- What you have to do -
Each line below must be set down exactly; omit any image you find.

- Data items -
/---

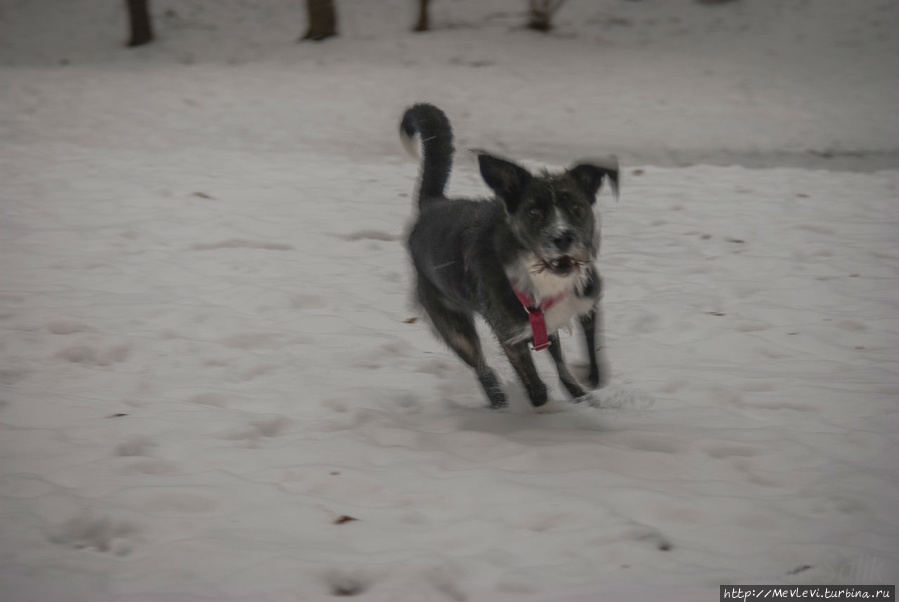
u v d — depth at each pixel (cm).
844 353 604
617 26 2358
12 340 609
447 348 585
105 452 450
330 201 1020
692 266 804
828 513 388
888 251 838
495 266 479
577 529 374
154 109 1595
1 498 396
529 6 2386
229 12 2488
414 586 330
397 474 430
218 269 789
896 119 1585
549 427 493
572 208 461
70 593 327
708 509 389
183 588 330
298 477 426
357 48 2161
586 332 509
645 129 1534
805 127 1542
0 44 2302
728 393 534
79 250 830
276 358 598
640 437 469
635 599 320
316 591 329
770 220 958
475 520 380
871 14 2291
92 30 2378
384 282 768
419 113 583
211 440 468
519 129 1524
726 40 2239
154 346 612
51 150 1269
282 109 1620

\---

- Your solution -
u v d — depth at each pixel (cm).
844 353 604
617 26 2358
12 340 609
447 348 585
105 452 450
330 201 1020
692 266 804
828 513 388
888 251 838
495 266 479
577 529 374
154 109 1595
1 498 396
529 6 2386
229 12 2488
414 586 330
397 474 430
218 269 789
896 119 1585
549 427 493
572 208 461
70 593 327
708 509 389
183 588 330
298 477 426
357 48 2161
586 332 509
645 129 1534
805 127 1542
0 44 2302
728 393 534
79 250 830
276 358 598
640 437 469
635 599 320
316 591 329
770 220 958
475 520 380
871 14 2291
92 30 2378
384 282 768
419 113 583
211 440 468
519 129 1524
726 40 2239
154 346 612
51 150 1269
282 109 1620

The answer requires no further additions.